▸ GOAL OF THE EXERCISE:
Convert every line of the rows below into a JSON list of strings, one string per line. Skip blank lines, and leave the picture markers out of the answer.
-- DATA UNDER STUDY follows --
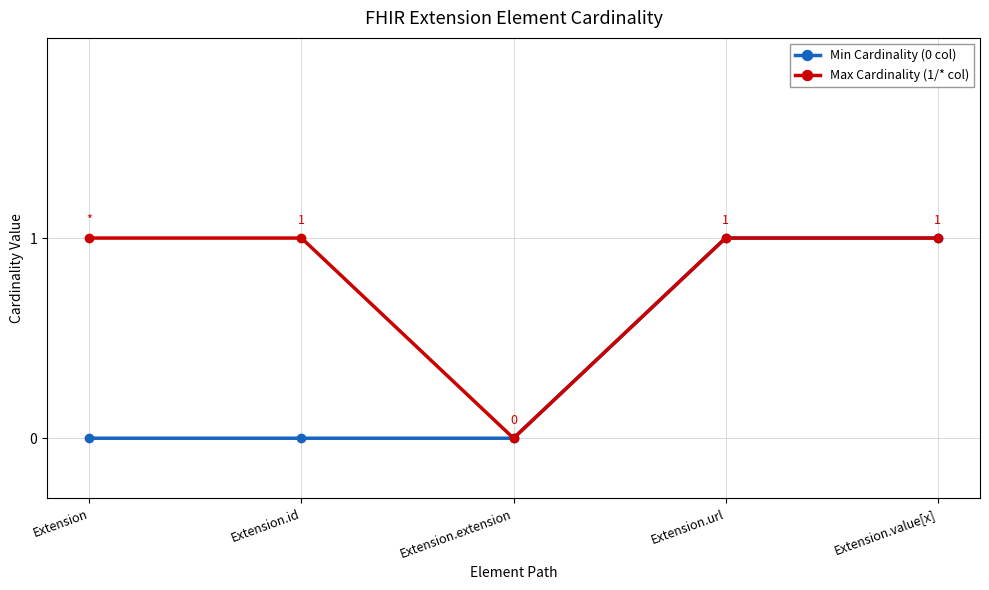

True or false: Min Cardinality (0 col) has more than 2 interior local peaks.

False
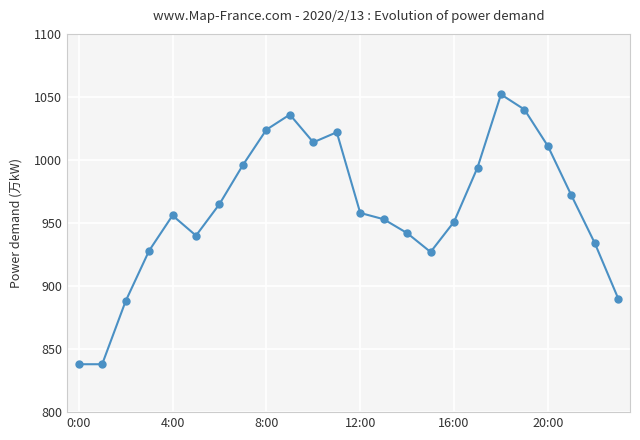

True or false: there are more than 2 points higher than both neighbors.

True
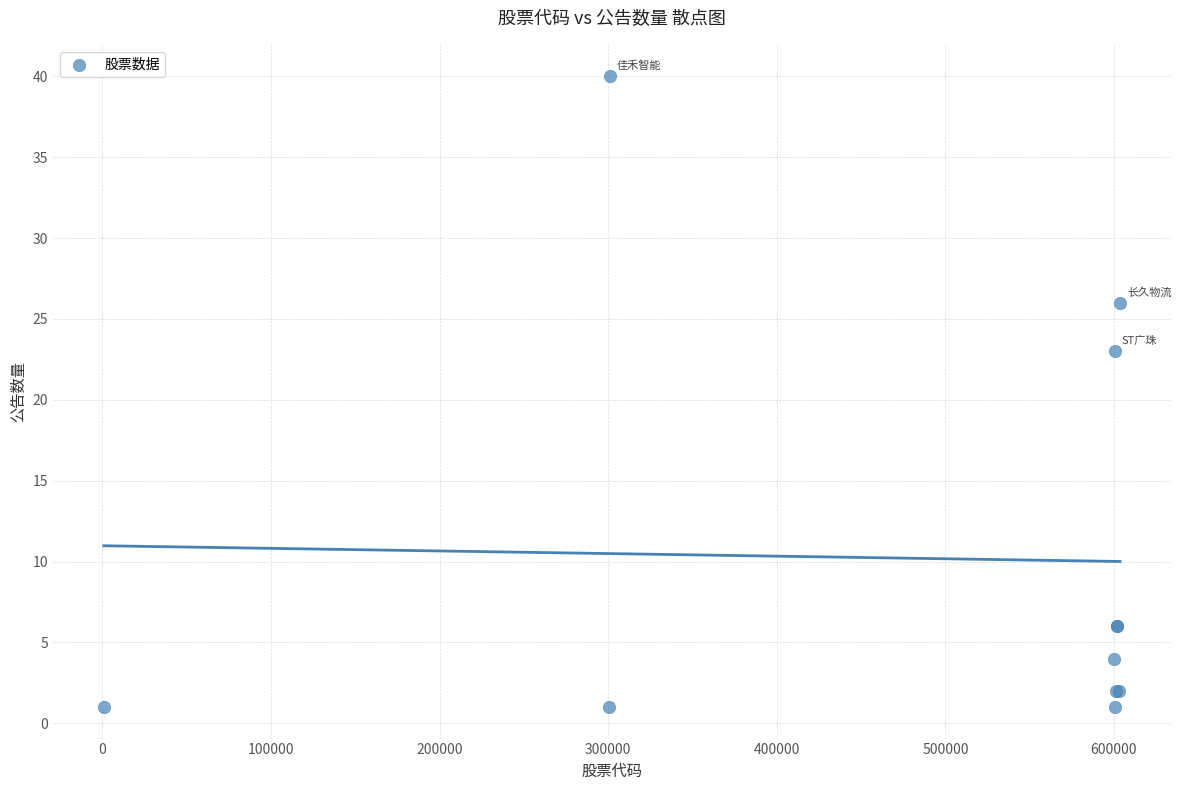

What Y value in the scatter plot is closest to 20?

23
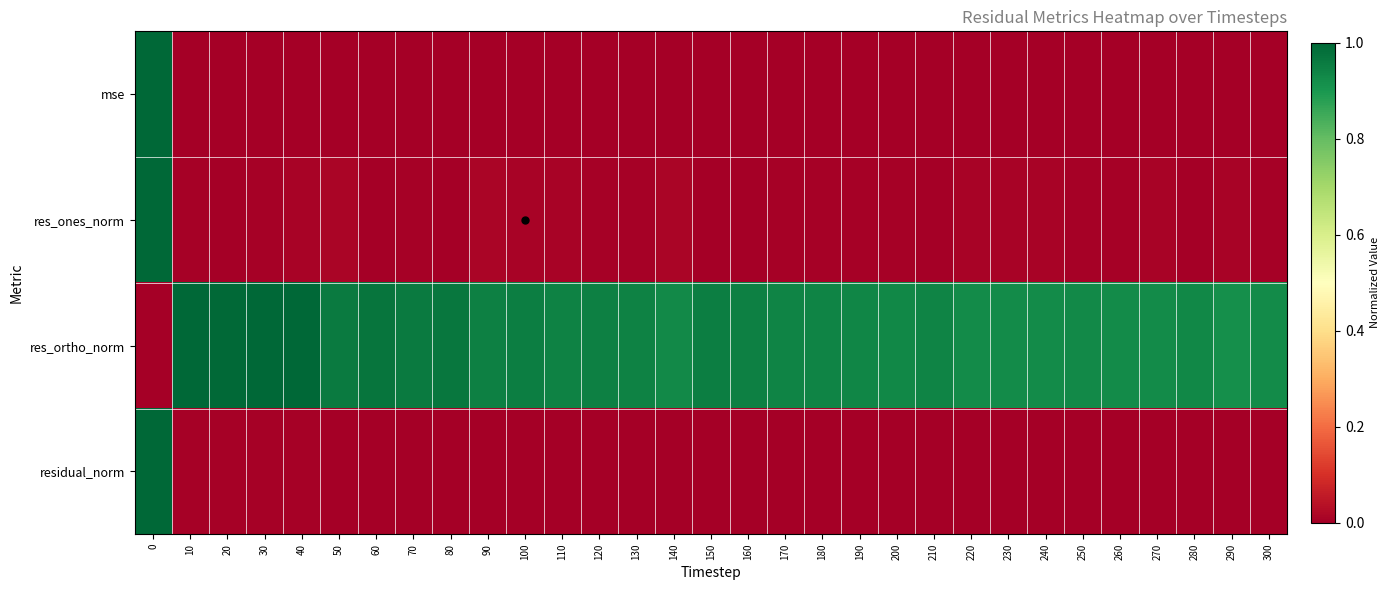

Reading left to right, extract all data points from this chart.

mse: 0=1.0	10=0.0	20=0.0	30=0.0	40=0.0	50=0.0	60=0.0	70=0.0	80=0.0	90=0.0	100=0.0	110=0.0	120=0.0	130=0.0	140=0.0	150=0.0	160=0.0	170=0.0	180=0.0	190=0.0	200=0.0	210=0.0	220=0.0	230=0.0	240=0.0	250=0.0	260=0.0	270=0.0	280=0.0	290=0.0	300=0.0
res_ones_norm: 0=1.0	10=0.0	20=0.0	30=0.0	40=0.0	50=0.0	60=0.0	70=0.0	80=0.0	90=0.0	100=0.0	110=0.0	120=0.0	130=0.0	140=0.0	150=0.0	160=0.0	170=0.0	180=0.0	190=0.0	200=0.0	210=0.0	220=0.0	230=0.0	240=0.0	250=0.0	260=0.0	270=0.0	280=0.0	290=0.0	300=0.0
res_ortho_norm: 0=0.0	10=1.0	20=1.0	30=1.0	40=1.0	50=1.0	60=1.0	70=1.0	80=1.0	90=0.9	100=0.9	110=0.9	120=0.9	130=0.9	140=0.9	150=1.0	160=0.9	170=0.9	180=0.9	190=0.9	200=0.9	210=0.9	220=0.9	230=0.9	240=0.9	250=0.9	260=0.9	270=0.9	280=0.9	290=0.9	300=0.9
residual_norm: 0=1.0	10=0.0	20=0.0	30=0.0	40=0.0	50=0.0	60=0.0	70=0.0	80=0.0	90=0.0	100=0.0	110=0.0	120=0.0	130=0.0	140=0.0	150=0.0	160=0.0	170=0.0	180=0.0	190=0.0	200=0.0	210=0.0	220=0.0	230=0.0	240=0.0	250=0.0	260=0.0	270=0.0	280=0.0	290=0.0	300=0.0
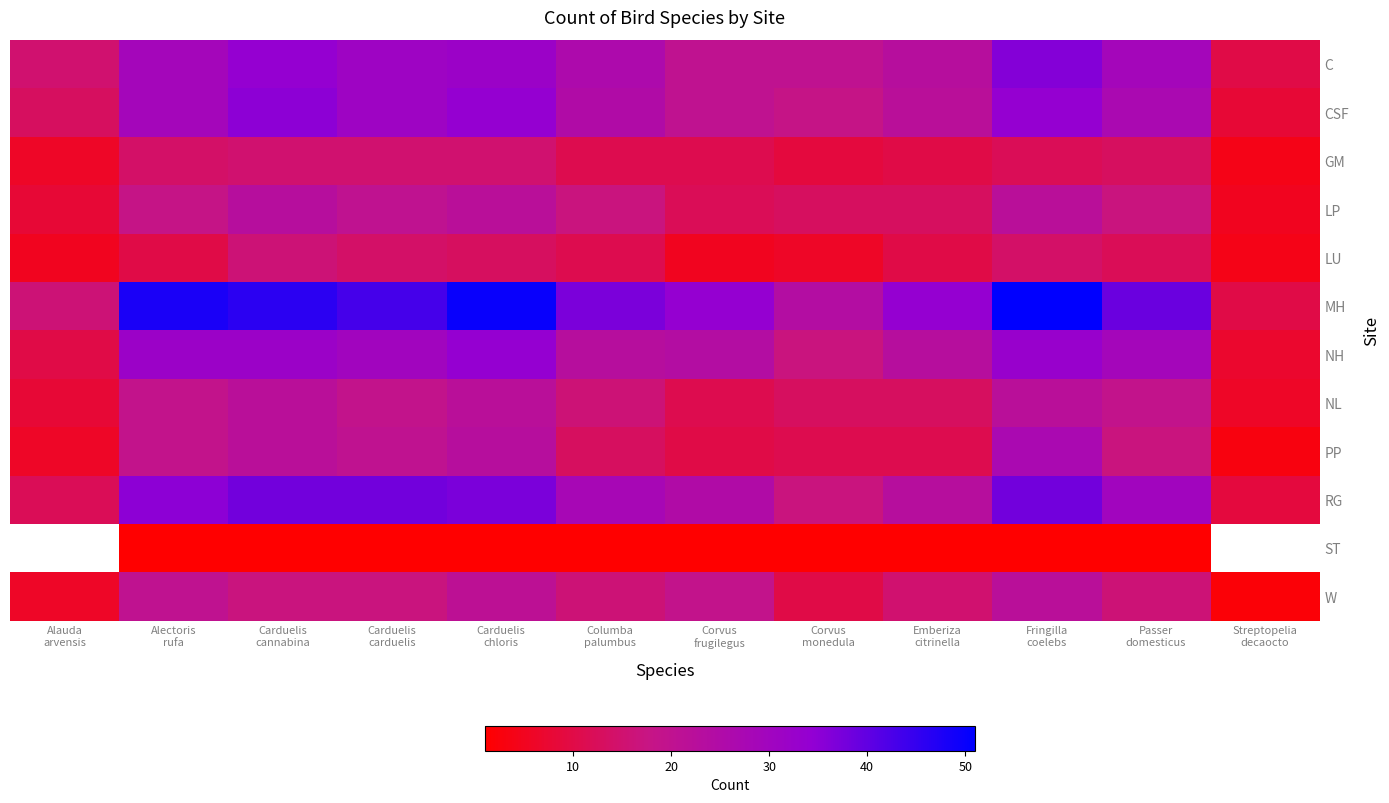

Which series changed the most between Carduelis cannabina and Carduelis chloris?

MH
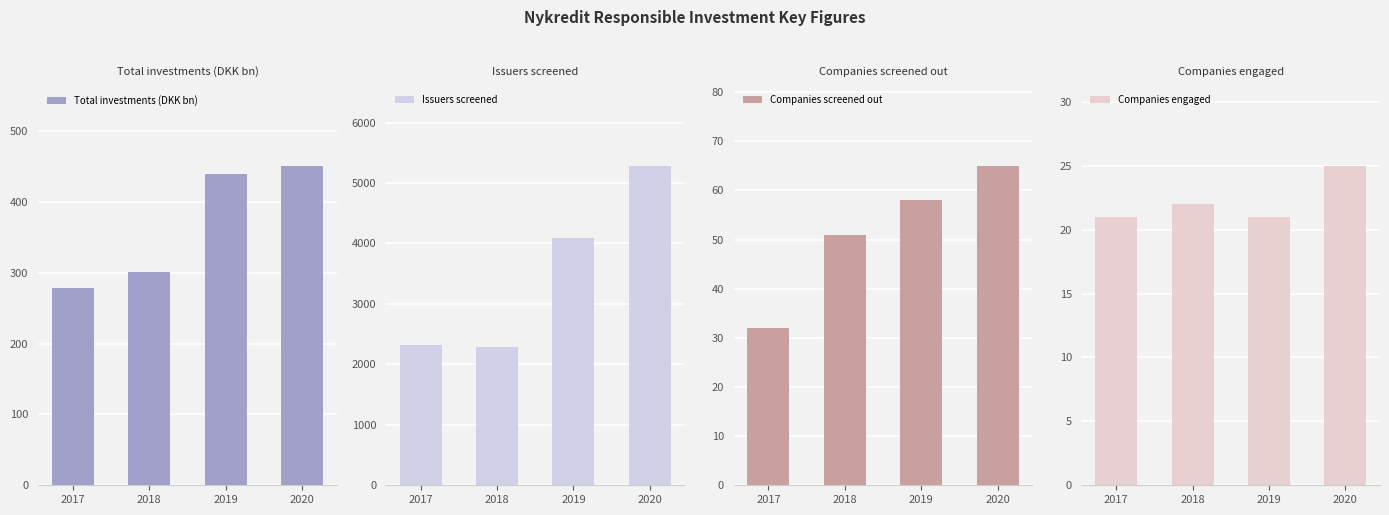

What is the value of the Companies screened out bar at the 4th from the left?

65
-- DATA UNDER STUDY concluded --
▸ RESPONSE AREA:
[
  "True or false: Min Cardinality (0 col) has more than 2 interior local peaks.",
  "False",
  "True or false: there are more than 2 points higher than both neighbors.",
  "True",
  "What Y value in the scatter plot is closest to 20?",
  "23",
  "Reading left to right, extract all data points from this chart.",
  "mse: 0=1.0\t10=0.0\t20=0.0\t30=0.0\t40=0.0\t50=0.0\t60=0.0\t70=0.0\t80=0.0\t90=0.0\t100=0.0\t110=0.0\t120=0.0\t130=0.0\t140=0.0\t150=0.0\t160=0.0\t170=0.0\t180=0.0\t190=0.0\t200=0.0\t210=0.0\t220=0.0\t230=0.0\t240=0.0\t250=0.0\t260=0.0\t270=0.0\t280=0.0\t290=0.0\t300=0.0",
  "res_ones_norm: 0=1.0\t10=0.0\t20=0.0\t30=0.0\t40=0.0\t50=0.0\t60=0.0\t70=0.0\t80=0.0\t90=0.0\t100=0.0\t110=0.0\t120=0.0\t130=0.0\t140=0.0\t150=0.0\t160=0.0\t170=0.0\t180=0.0\t190=0.0\t200=0.0\t210=0.0\t220=0.0\t230=0.0\t240=0.0\t250=0.0\t260=0.0\t270=0.0\t280=0.0\t290=0.0\t300=0.0",
  "res_ortho_norm: 0=0.0\t10=1.0\t20=1.0\t30=1.0\t40=1.0\t50=1.0\t60=1.0\t70=1.0\t80=1.0\t90=0.9\t100=0.9\t110=0.9\t120=0.9\t130=0.9\t140=0.9\t150=1.0\t160=0.9\t170=0.9\t180=0.9\t190=0.9\t200=0.9\t210=0.9\t220=0.9\t230=0.9\t240=0.9\t250=0.9\t260=0.9\t270=0.9\t280=0.9\t290=0.9\t300=0.9",
  "residual_norm: 0=1.0\t10=0.0\t20=0.0\t30=0.0\t40=0.0\t50=0.0\t60=0.0\t70=0.0\t80=0.0\t90=0.0\t100=0.0\t110=0.0\t120=0.0\t130=0.0\t140=0.0\t150=0.0\t160=0.0\t170=0.0\t180=0.0\t190=0.0\t200=0.0\t210=0.0\t220=0.0\t230=0.0\t240=0.0\t250=0.0\t260=0.0\t270=0.0\t280=0.0\t290=0.0\t300=0.0",
  "Which series changed the most between Carduelis cannabina and Carduelis chloris?",
  "MH",
  "What is the value of the Companies screened out bar at the 4th from the left?",
  "65"
]